Emit only the lines from the line containing "Rucksack (türkis)" through the last line of the entries, unchanged.

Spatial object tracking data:
+ + + + +

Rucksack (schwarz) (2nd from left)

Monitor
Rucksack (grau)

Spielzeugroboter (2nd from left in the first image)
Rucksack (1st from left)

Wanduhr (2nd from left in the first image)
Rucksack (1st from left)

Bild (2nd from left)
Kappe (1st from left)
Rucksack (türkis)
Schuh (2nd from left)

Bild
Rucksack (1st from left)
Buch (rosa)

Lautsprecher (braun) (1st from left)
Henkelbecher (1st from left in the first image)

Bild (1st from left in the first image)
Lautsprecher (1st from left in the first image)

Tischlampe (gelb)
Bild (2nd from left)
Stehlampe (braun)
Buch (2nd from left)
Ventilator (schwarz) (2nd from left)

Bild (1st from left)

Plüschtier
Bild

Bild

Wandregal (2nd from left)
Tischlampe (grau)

+ + + + +

• Exercise response:
Rucksack (türkis)
Schuh (2nd from left)

Bild
Rucksack (1st from left)
Buch (rosa)

Lautsprecher (braun) (1st from left)
Henkelbecher (1st from left in the first image)

Bild (1st from left in the first image)
Lautsprecher (1st from left in the first image)

Tischlampe (gelb)
Bild (2nd from left)
Stehlampe (braun)
Buch (2nd from left)
Ventilator (schwarz) (2nd from left)

Bild (1st from left)

Plüschtier
Bild

Bild

Wandregal (2nd from left)
Tischlampe (grau)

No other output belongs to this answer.